While many migrants - especially those from Honduras and El Salvador - say they are fleeing gang-related violence in their home countries, less than one in 60 of those caught in Mexico in 2013 asked for asylum in Mexico. The numbers for the first six months of 2014 show only a slight uptick, with about one of 50 requesting asylum. Of those applications, about 20 per cent to 25 per cent have been approved in recent years.
"The fundamental goal, in many cases, is (family) reunification. That means the migrant's desire is really not to stay in Mexico," Meade said. "That explains why there are so few (asylum) requests in Mexico."
The governor's office said Brown would meet privately with Pena Nieto to discuss immigration and other topics.
Brown's trade mission is aimed at increasing direct investments in California, promoting university exchanges and forming environmental partnerships to combat climate change.

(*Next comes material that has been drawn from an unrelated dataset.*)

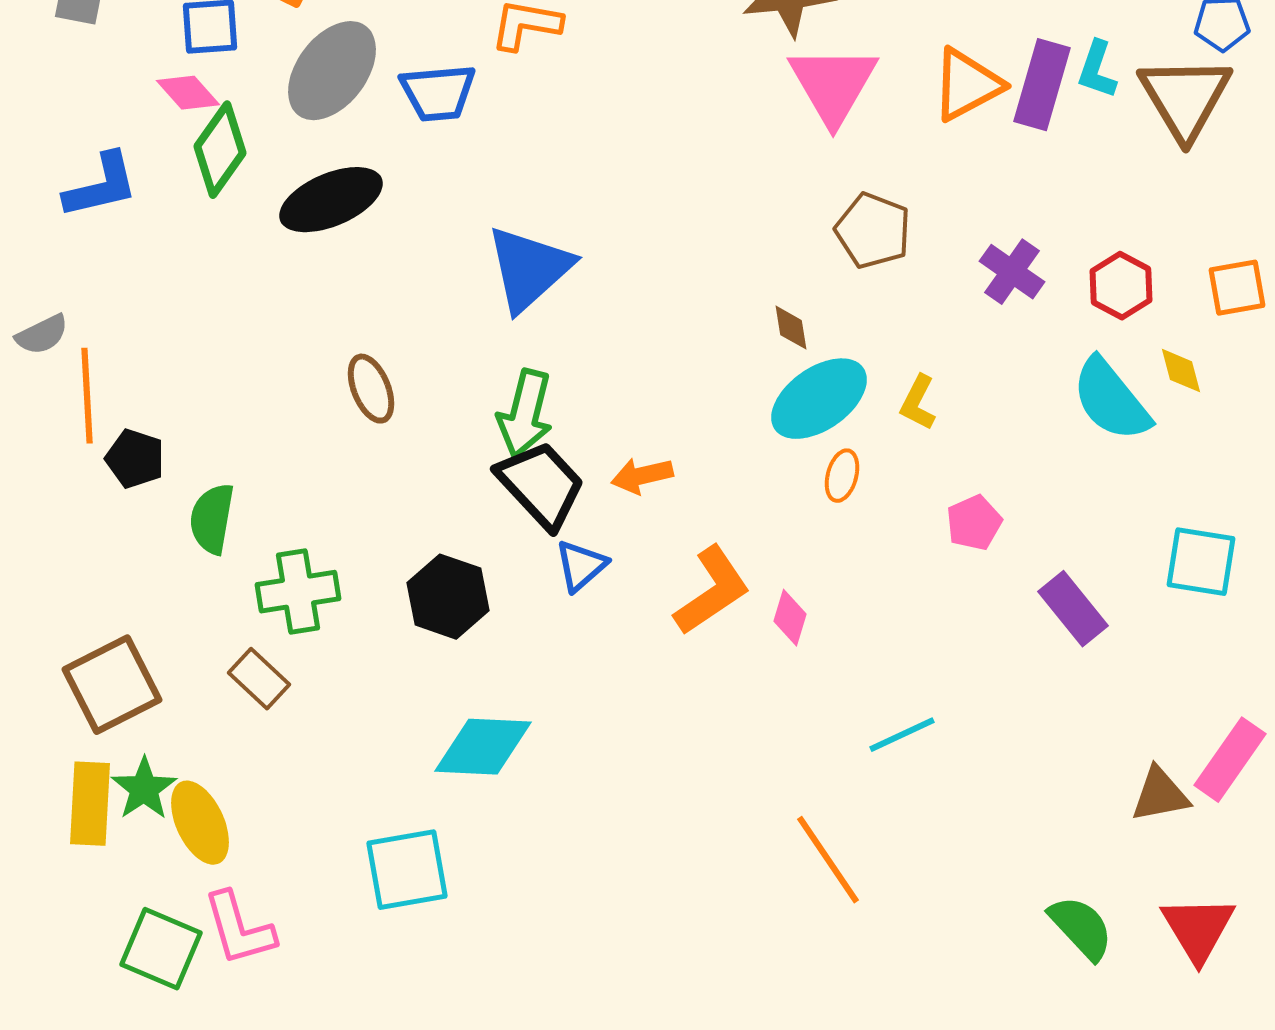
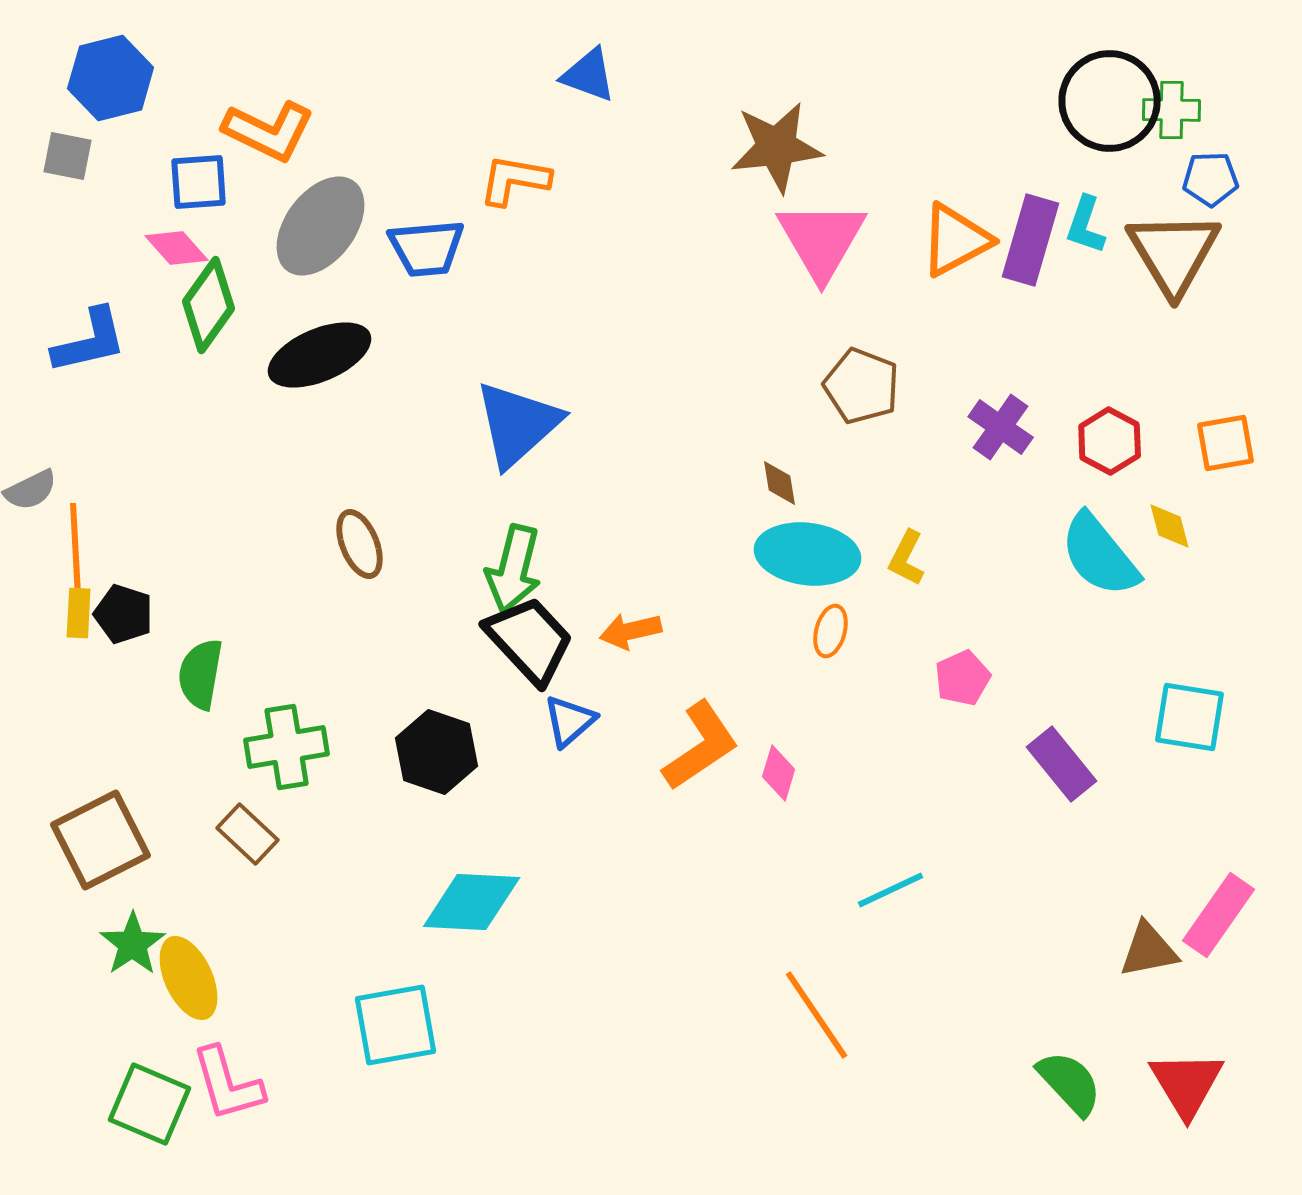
cyan ellipse: (819, 399) -> (808, 554), turned 42
yellow rectangle: (90, 804) -> (79, 613), moved, size x0.6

The trip, organised by the California Chamber of Commerce, includes a delegation of more than 100 people representing sectors of state government, business, economic development, investment and policy. Delegates paid US$5000 (NZ$5850) each for the four-day trip, which is subsidising the cost of Brown's travel.
"We want to increase trade. We want to deal with some issues on the refugees that are coming across the border. And I also want to collaborate with Mexico in pushing an intelligent climate change agenda," Brown said ahead of the journey.
On Tuesday, Brown is to sign an education agreement, then meet with officials including Mexico's energy secretary and the president of the senate. On Wednesday, the governor plans to wrap up his trip by signing a trade agreement with Mexico, which is California's largest export market.
Business participants include Sempra Energy, BP America and other representatives of the energy, tourism and agriculture industries. Representatives of the Natural Resources Defense Council and the Environmental Defense Fund also are attending.